-- DOCUMENT SECTION --
:::::

A Gaussian processes model is a probability distribution over possible functions that fit a set of points. Because we have the probability distribution over all possible functions, we can calculate the means as the function, and the variances to indicate how confident the predictions are. The key points are summarized as:
- the function (posteriors) updates with new observations
- a Gaussian process model is a probability distribution over possible functions, and any finite sample of functions are jointly Gaussian distributed
- the mean function calculated by the posterior distribution of possible functions is the function used for regression predictions
The regression function modeled by a multivariate Gaussian is given as:
- 𝐏(𝐟|𝐗) = 𝑁(𝐟|𝜇,𝐊)

:::::

[Saved entries]
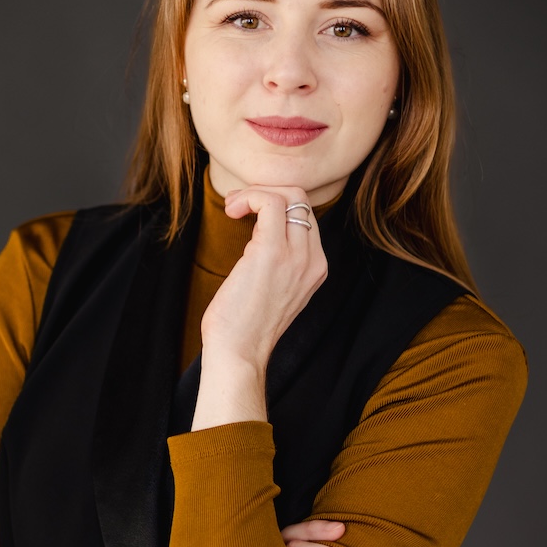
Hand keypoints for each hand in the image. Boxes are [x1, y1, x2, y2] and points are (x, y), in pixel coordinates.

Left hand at [200, 185, 328, 370]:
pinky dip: (249, 197)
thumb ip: (277, 263)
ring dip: (255, 192)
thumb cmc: (244, 326)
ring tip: (233, 207)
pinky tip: (232, 212)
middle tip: (237, 206)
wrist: (239, 354)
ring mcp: (296, 256)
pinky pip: (269, 203)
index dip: (276, 204)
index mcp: (315, 268)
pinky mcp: (271, 253)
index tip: (247, 213)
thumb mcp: (273, 290)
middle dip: (266, 192)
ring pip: (290, 195)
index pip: (305, 216)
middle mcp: (312, 260)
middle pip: (302, 200)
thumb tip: (258, 234)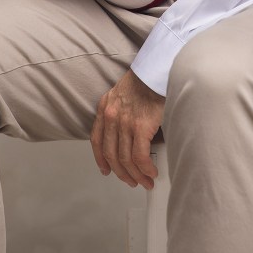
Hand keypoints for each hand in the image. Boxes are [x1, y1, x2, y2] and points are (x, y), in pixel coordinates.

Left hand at [91, 70, 164, 189]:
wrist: (156, 71)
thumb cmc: (144, 81)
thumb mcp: (121, 94)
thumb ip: (118, 112)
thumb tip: (126, 136)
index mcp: (105, 108)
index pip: (96, 140)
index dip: (101, 159)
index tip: (106, 170)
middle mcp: (111, 116)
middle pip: (111, 154)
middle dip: (122, 173)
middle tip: (131, 181)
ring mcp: (124, 123)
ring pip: (125, 159)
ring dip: (136, 175)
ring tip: (145, 181)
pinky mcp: (140, 127)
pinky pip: (140, 156)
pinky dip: (145, 168)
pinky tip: (151, 171)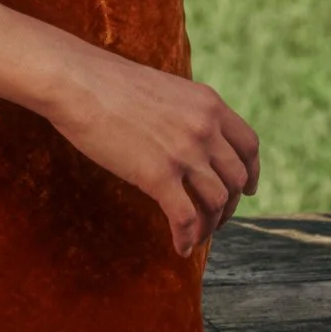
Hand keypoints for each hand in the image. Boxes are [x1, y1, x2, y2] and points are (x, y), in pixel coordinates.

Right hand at [39, 43, 261, 255]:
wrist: (78, 83)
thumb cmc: (110, 85)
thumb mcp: (166, 91)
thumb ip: (187, 114)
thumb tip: (191, 141)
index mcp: (210, 104)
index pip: (249, 146)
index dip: (252, 173)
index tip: (247, 189)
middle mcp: (205, 128)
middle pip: (236, 179)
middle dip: (230, 205)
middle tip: (217, 219)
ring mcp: (185, 152)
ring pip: (216, 202)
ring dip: (210, 226)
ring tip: (197, 236)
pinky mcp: (158, 175)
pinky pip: (186, 218)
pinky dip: (188, 238)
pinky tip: (181, 248)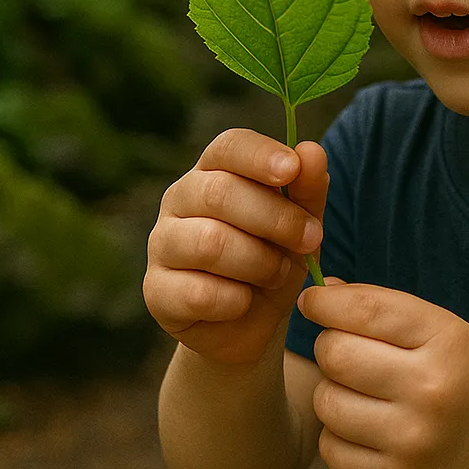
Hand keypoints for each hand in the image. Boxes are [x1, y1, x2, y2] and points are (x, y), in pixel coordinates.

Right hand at [144, 129, 328, 365]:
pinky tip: (245, 301)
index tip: (291, 169)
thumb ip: (308, 187)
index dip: (260, 155)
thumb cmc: (276, 255)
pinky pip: (198, 292)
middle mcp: (180, 198)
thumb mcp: (303, 221)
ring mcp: (161, 243)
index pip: (229, 146)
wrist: (252, 322)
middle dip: (276, 218)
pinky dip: (235, 300)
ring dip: (259, 262)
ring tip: (277, 273)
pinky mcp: (156, 291)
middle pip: (221, 193)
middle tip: (311, 240)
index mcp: (215, 169)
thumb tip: (312, 151)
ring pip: (209, 243)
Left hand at [299, 281, 468, 468]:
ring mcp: (411, 439)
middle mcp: (430, 390)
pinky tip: (363, 422)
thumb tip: (321, 293)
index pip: (368, 310)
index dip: (327, 301)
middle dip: (330, 344)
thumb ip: (384, 307)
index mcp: (447, 341)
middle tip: (344, 346)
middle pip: (337, 354)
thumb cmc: (464, 374)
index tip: (312, 299)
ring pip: (327, 401)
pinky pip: (331, 447)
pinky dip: (336, 431)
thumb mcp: (443, 328)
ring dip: (331, 388)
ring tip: (359, 388)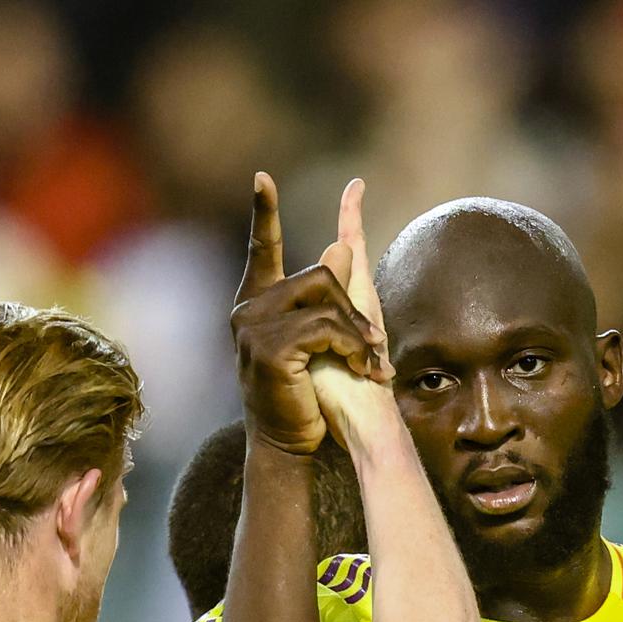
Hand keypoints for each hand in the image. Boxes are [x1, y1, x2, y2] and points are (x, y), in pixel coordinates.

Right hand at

:::::

-- THE TASK --
Answer these questions from the text on Gaussian processes.
1. What do the variances indicate?
2. What updates with new observations?
3. Which function is used for regression predictions?

-- ANSWER TO THIS PROBLEM --
1. How confident the predictions are.
2. The function (posteriors).
3. The mean function calculated by the posterior distribution of possible functions.